Pour Delphine Ernotte-Cunci, présidente de France Télévisions, le numérique est un enjeu majeur. Face à une mondialisation des contenus qui peut faire craindre une hégémonie américaine, elle défend une stabilisation du financement du cinéma français. France Télévisions y participe d'ailleurs en investissant chaque année 60 millions d'euros dans une soixantaine de projets extrêmement divers.
L'enjeu numérique, c'est aussi de savoir s'adapter pour accompagner les nouveaux usages de la télévision. D'ici 5 ans, 50% des spectateurs regarderont la télévision en linéaire, les autres visionneront les programmes en télévision de rattrapage. C'est dire si l'absence du cinéma des offres en télévision de rattrapage, faute d'un accord avec les organisations professionnelles peut être un sujet d'inquiétude pour l'avenir. Dès la rentrée de septembre, l'audience des programmes sera calculée sur plusieurs écrans. De fait, l'inexistence du cinéma en télévision de rattrapage aura pour conséquence directe une diminution de sa part d'audience par rapport aux autres programmes. Il sera par ailleurs inaccessible pour les spectateurs qui ne regarderont plus la télévision en linéaire.
Dans les réponses qui doivent être apportées au défi du numérique, elle a dessiné plusieurs pistes : le développement de la monétisation des œuvres, via notamment l'achat à l'acte ou des offres par abonnement ; le refus de se soumettre à une logique de la demande en matière d'offre culturelle. Au contraire, pour Delphine Ernotte, la diversité de la création ne peut naître que d'une politique de l'offre.

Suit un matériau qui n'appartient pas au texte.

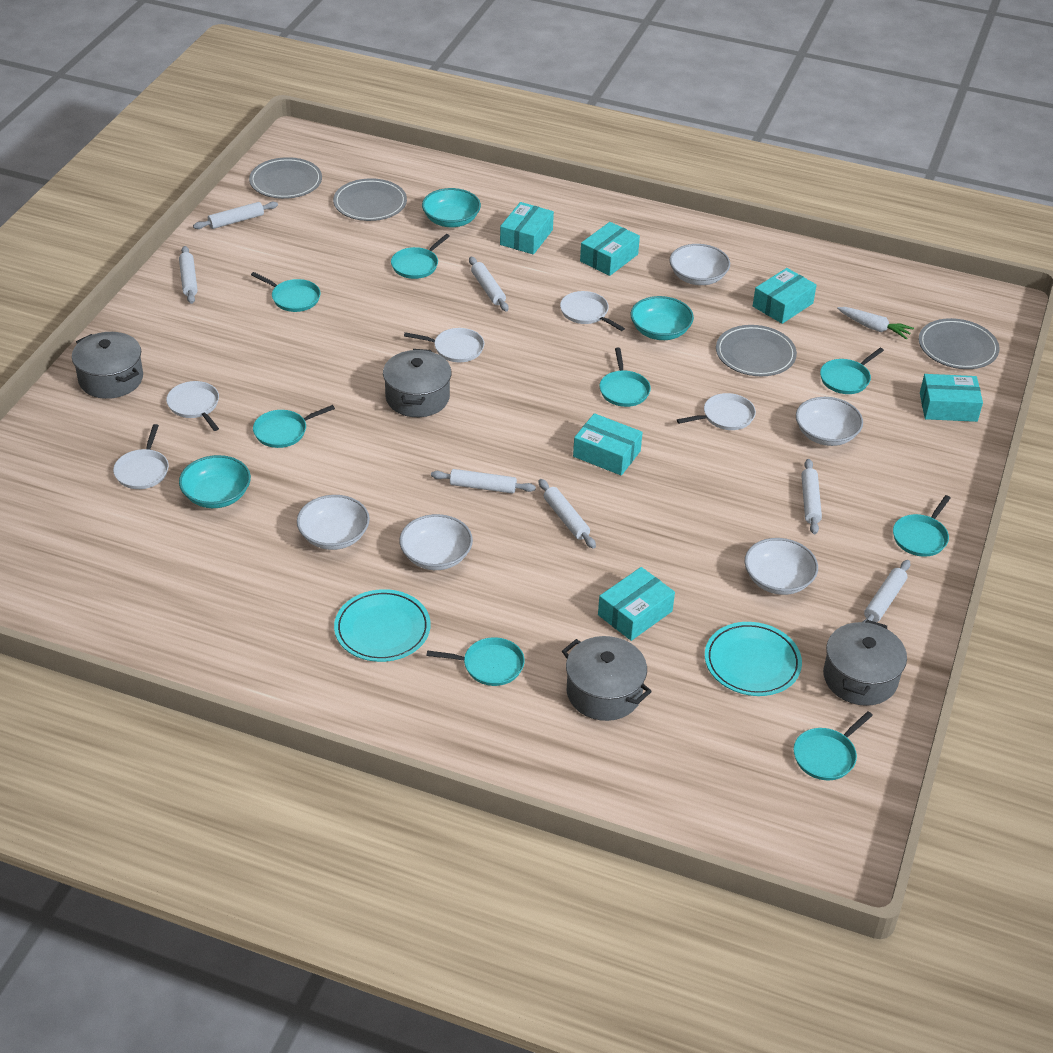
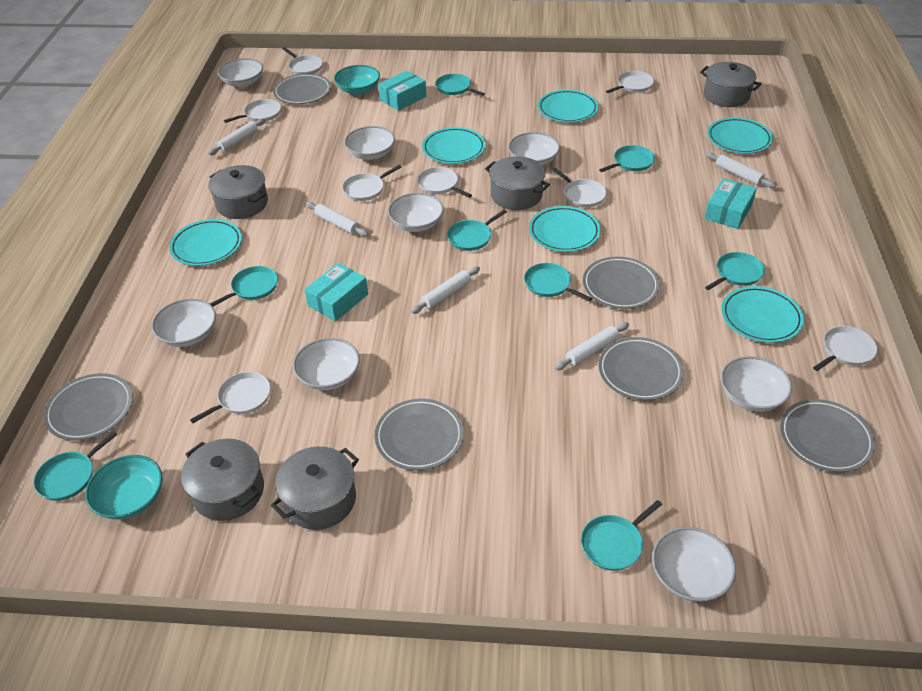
grey plate: [249,157,322,199] [333,178,407,221] [716,325,797,376] [919,318,999,369] = 4 -> [44,373,133,441] [273,73,331,104] [375,398,464,470] [583,257,660,309] [598,337,684,400] [780,399,875,472] = 6
grey pot: [72,332,143,399] [383,349,451,417] [562,636,652,721] [823,620,907,706] = 4 -> [181,439,264,521] [209,165,268,219] [271,446,359,530] [485,156,550,210] [700,62,761,107] = 5
turquoise bowl: [179,455,251,508] [422,188,481,227] [630,296,694,340] = 3 -> [85,455,163,519] [334,65,380,95] = 2
turquoise box: [500,202,554,255] [573,413,643,476] [580,222,640,276] [598,567,675,641] [753,268,817,324] [920,374,983,422] = 6 -> [305,263,368,322] [378,71,426,111] [705,178,757,229] = 3
turquoise plate: [334,589,431,662] [705,622,802,696] = 2 -> [169,219,242,266] [422,127,486,164] [529,206,601,252] [538,90,598,123] [707,118,773,154] [721,286,804,343] = 6
white bowl: [297,495,370,550] [399,514,473,570] [670,244,730,285] [745,538,818,595] [796,397,863,446] = 5 -> [152,299,216,347] [217,58,263,87] [293,338,360,390] [344,126,395,160] [388,193,443,232] [508,132,560,165] [652,527,736,602] [721,356,792,412] = 8
white carrot: [837,307,914,339] = 1 -> none = 0
white pan: [113,424,169,489] [166,381,219,431] [404,328,484,362] [560,291,625,331] [677,393,756,430] = 5 -> [190,372,270,423] [224,99,281,123] [283,47,323,74] [342,165,402,201] [417,167,472,198] [552,167,606,207] [606,71,654,93] [813,326,877,371] = 8
white rolling pin: [179,246,198,304] [193,202,278,229] [431,469,536,494] [469,257,509,311] [538,479,596,549] [801,459,822,534] [863,560,911,623] = 7 -> [208,119,265,155] [306,202,368,236] [411,266,480,314] [555,322,629,370] [706,152,776,188] = 5

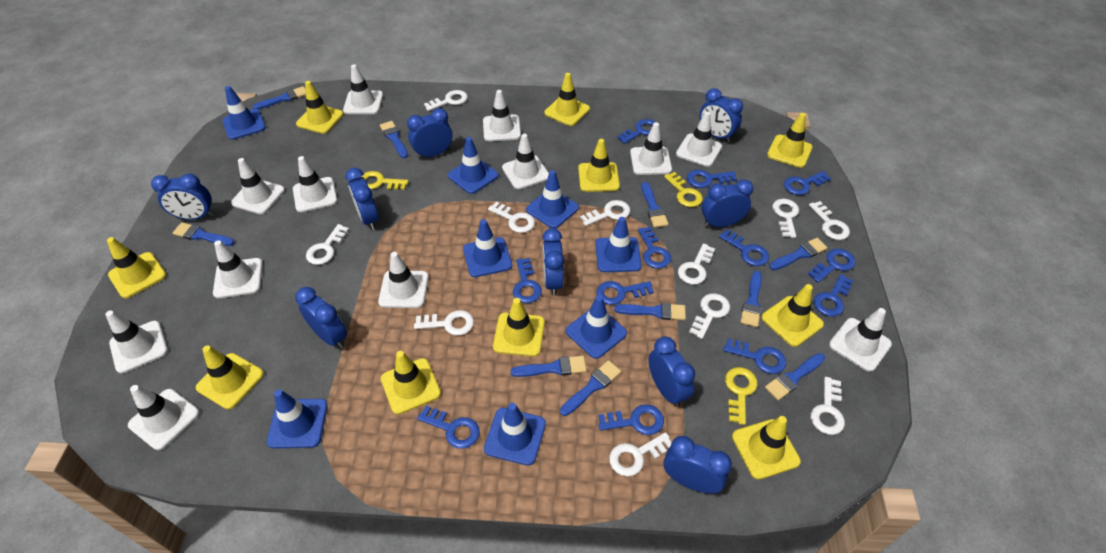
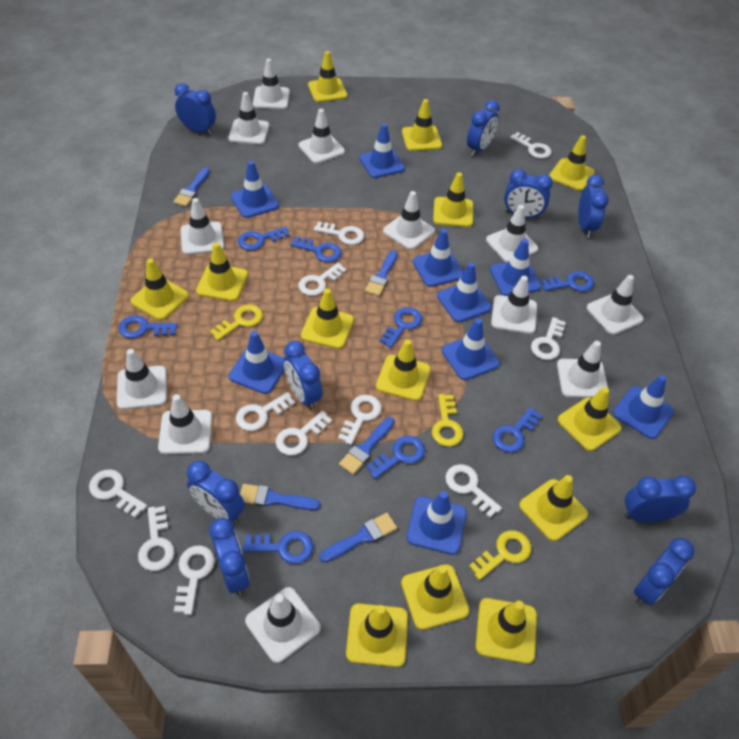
blue brush: [173,222,234,246] [253,86,306,109] [380,121,408,158] [511,356,587,377] [560,360,621,416] [614,303,686,320] [641,182,669,228] [740,271,762,327] [765,353,825,400] [769,238,828,270] = 10 -> [173,168,210,207] [240,484,320,510] [319,513,397,562] [339,417,395,475] [365,250,398,296] = 5
blue key: [417,406,480,449] [513,258,542,303] [596,281,654,305] [598,404,664,435] [617,119,655,144] [638,227,671,269] [687,170,737,188] [719,229,769,266] [724,338,786,374] [784,171,831,195] [808,249,855,283] [814,274,853,316] = 12 -> [118,316,177,338] [238,227,289,250] [243,531,313,564] [290,236,342,262] [366,436,425,479] [380,307,422,348] [493,407,542,453] [541,271,594,292] = 8
blue traffic cone: [222,86,266,140] [267,389,328,449] [448,137,499,194] [463,219,512,277] [484,403,546,466] [526,170,579,228] [566,295,627,359] [595,217,642,272] = 8 -> [229,331,285,394] [231,161,279,218] [359,123,405,178] [406,491,467,555] [413,229,464,287] [437,262,492,322] [442,318,500,380] [490,239,541,296] [613,375,674,439] = 9
yellow traffic cone: [107,237,166,298] [196,345,264,409] [296,81,343,134] [381,351,441,414] [493,298,545,357] [544,73,590,126] [578,139,620,192] [732,416,801,480] [761,284,824,347] [767,113,813,168] = 10 -> [130,258,189,320] [196,242,248,301] [301,288,354,349] [308,51,347,102] [346,603,408,667] [376,339,431,401] [401,564,469,630] [402,99,442,151] [433,172,473,227] [476,598,537,664] [519,475,588,541] [549,135,595,191] [558,387,621,451] = 13

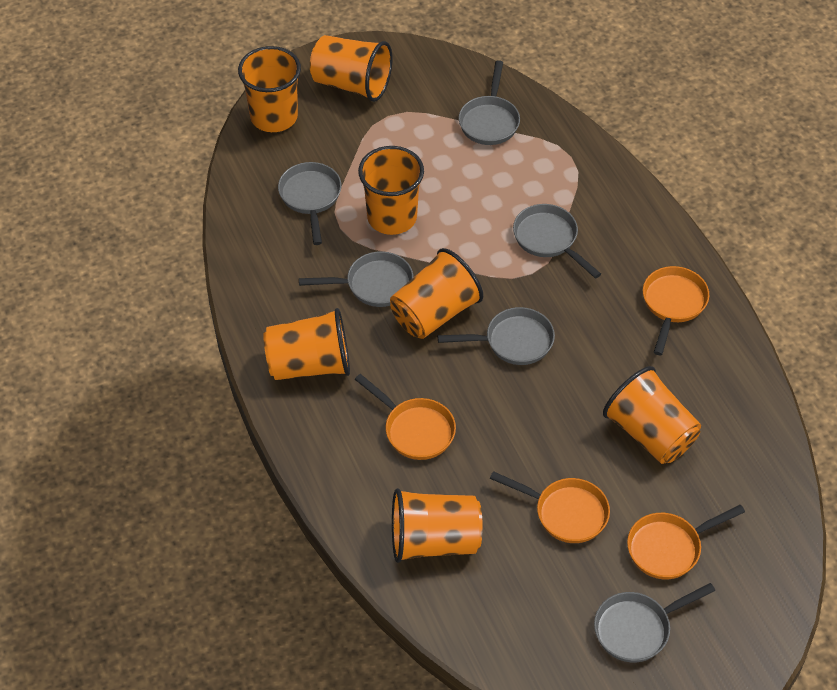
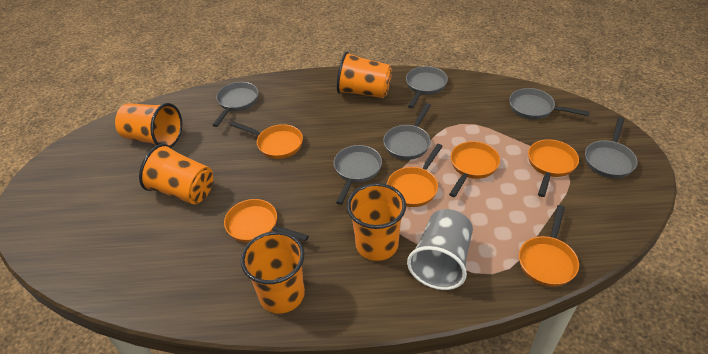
grey cup: none = 0 -> [407,209,473,290] = 1
orange cup: [238,46,301,132] [263,308,350,380] [310,35,392,102] [358,146,424,235] [390,248,483,339] [392,488,483,563] [603,366,701,464] = 7 -> [115,103,182,147] [139,144,213,205] [241,231,305,314] [337,51,392,98] [347,183,406,261] = 5
orange pan: [355,374,456,460] [490,471,610,543] [627,505,745,579] [643,266,709,355] = 4 -> [224,199,309,243] [230,121,303,159] [387,144,443,207] [449,141,500,197] [519,205,579,287] [528,139,579,197] = 6

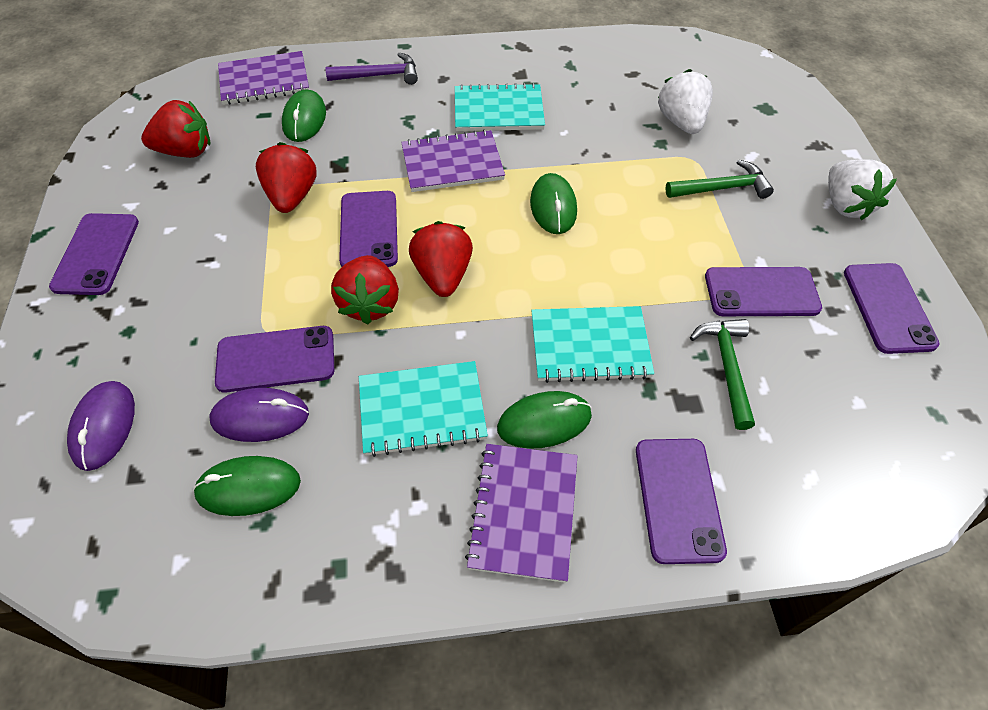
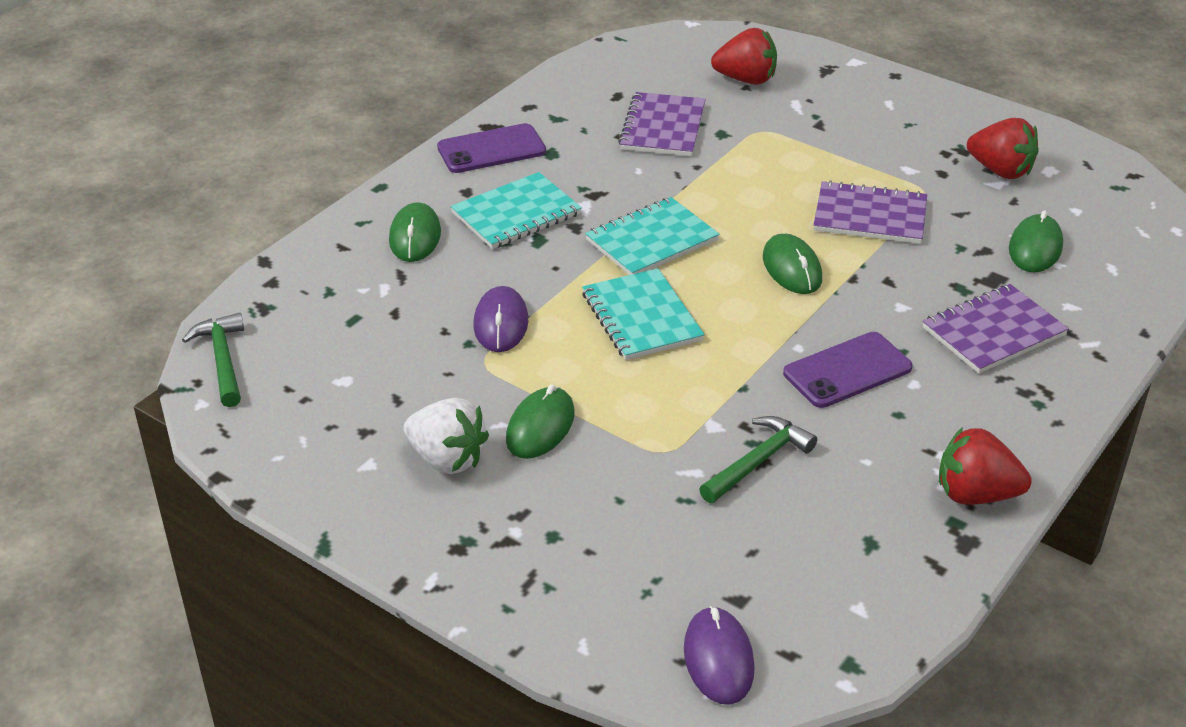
purple hammer: [325,53,418,85] = 1 -> none = 0
purple phone: [49,213,139,295] [215,326,334,393] [339,191,398,267] [636,439,727,564] [705,267,822,316] [844,263,940,354] = 6 -> [437,123,546,173] [783,332,913,408] = 2
red strawberry: [141,100,210,158] [256,142,317,213] [331,255,399,325] [409,221,473,297] = 4 -> [711,28,777,85] [939,427,1032,505] [967,118,1039,179] = 3
white strawberry: [658,69,713,134] [828,159,897,221] = 2 -> [404,398,489,474] = 1

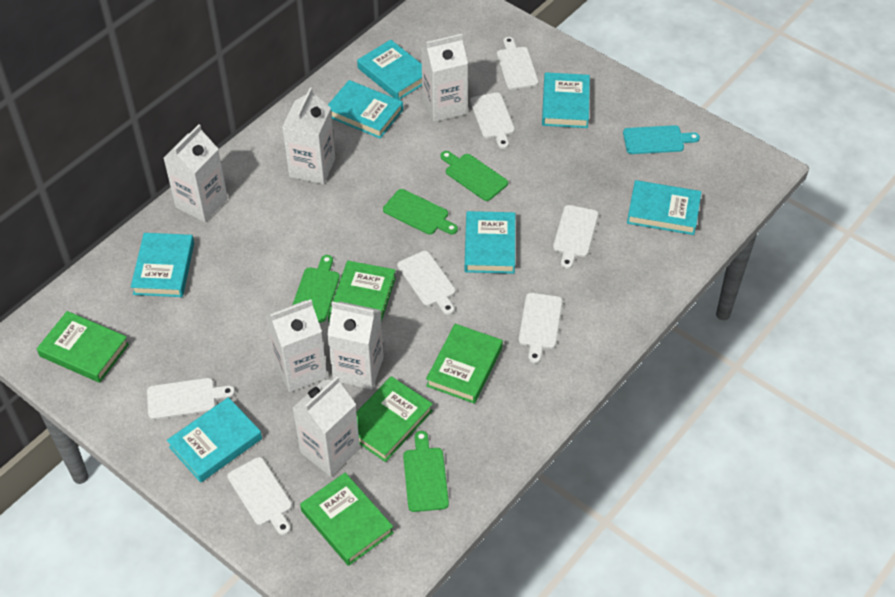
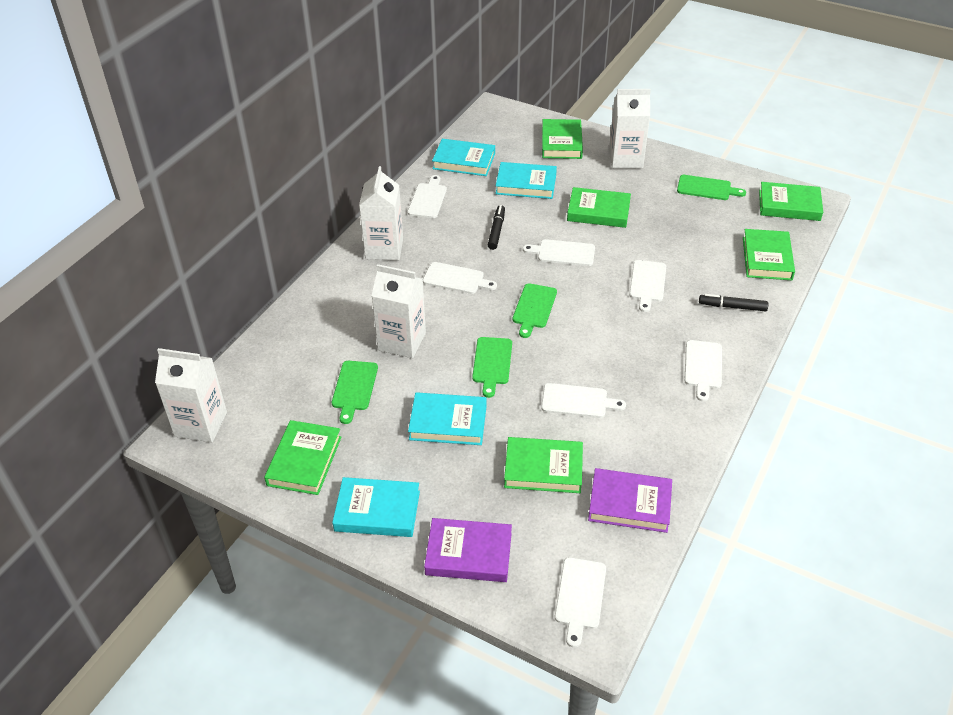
black marker: none = 0 -> [488,205,505,250] [699,294,768,311] = 2
green book: [37,311,129,383] [300,473,394,566] [328,261,396,322] [356,376,433,462] [426,324,503,404] = 5 -> [264,420,342,495] [504,437,583,493] [542,119,583,159] [567,187,631,228] [743,229,795,280] [759,182,823,221] = 6
purple book: none = 0 -> [424,518,512,582] [588,468,672,533] = 2
turquoise book: [131,233,194,297] [167,397,262,483] [328,80,403,139] [357,40,422,100] [465,211,515,274] [542,72,590,128] [627,180,701,235] = 7 -> [332,477,420,537] [408,392,487,445] [432,139,495,176] [495,162,557,199] = 4
turquoise cutting board: [623,125,700,154] = 1 -> none = 0
white carton: [164,124,228,222] [266,299,327,392] [282,87,335,184] [293,376,360,477] [327,301,384,390] [421,34,468,122] = 6 -> [155,348,227,442] [359,166,403,260] [372,264,426,358] [609,89,651,169] = 4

"La base, ce sont les films"
Gérard Krawczyk, cinéaste et administrateur cinéma de la SACD, a souligné également que le public ne peut demander quelque chose que par définition, il ignore. La garantie d'une offre cinématographique diversifiée, dont l'Europe et la France peuvent être fiers, doit être la pierre angulaire de toutes les politiques culturelles : "La base, ce sont les films." Cela implique des efforts pour garantir une réelle protection des œuvres face à la contrefaçon et pour mettre en œuvre des dispositifs permettant de soutenir la diversité du cinéma et une meilleure exploitation des œuvres. Selon lui, quand un auteur cède ses droits à un producteur, c'est pour que son film soit exploité et disponible. L'exploitation suivie des œuvres devrait être la règle.
En guise de conclusion, la plupart des intervenants ont rappelé que la prochaine échéance européenne essentielle était la révision de la directive sur les services de médias qui pourrait apporter une avancée majeure : assurer l'application du principe du pays de destination afin que les plateformes assument leurs obligations d'investissement et d'exposition des œuvres dans les pays dans lesquels ils proposent leurs offres.
Ce serait là assurément un grand pas en faveur de la pérennité du soutien à l'audiovisuel et au cinéma à l'ère numérique en Europe. Cela permettrait également de faire écho à cette dernière phrase prononcée par Viviane Reding : " Notre richesse, ce sont nos créateurs."